▶ _Information given_:
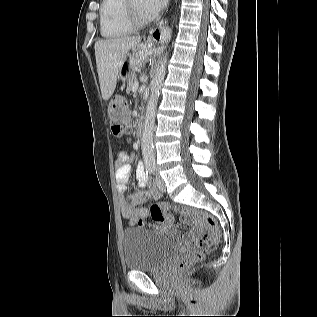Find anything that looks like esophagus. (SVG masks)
I'll return each mask as SVG.
<instances>
[{
  "mask_svg": "<svg viewBox=\"0 0 317 317\" xmlns=\"http://www.w3.org/2000/svg\"><path fill=\"white\" fill-rule=\"evenodd\" d=\"M167 35V29L164 25V23H161L158 27L152 29L150 31V34L147 38L148 41H153V42H162Z\"/></svg>",
  "mask_w": 317,
  "mask_h": 317,
  "instance_id": "34e87169",
  "label": "esophagus"
}]
</instances>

▶ _Short task_: Reproduce every one of the lines above character for character, but omit the picture.

▶ _Task answer_:
Find anything that looks like esophagus. (SVG masks)
I'll return each mask as SVG.
<instances>
[{
  "mask_svg": "<svg viewBox=\"0 0 317 317\" xmlns=\"http://www.w3.org/2000/svg\"><path fill=\"white\" fill-rule=\"evenodd\" d=\"M167 35V29L164 25V23H161L158 27L152 29L150 31V34L147 38L148 41H153V42H162Z\"/></svg>",
  "mask_w": 317,
  "mask_h": 317,
  "instance_id": "34e87169",
  "label": "esophagus"
}]
</instances>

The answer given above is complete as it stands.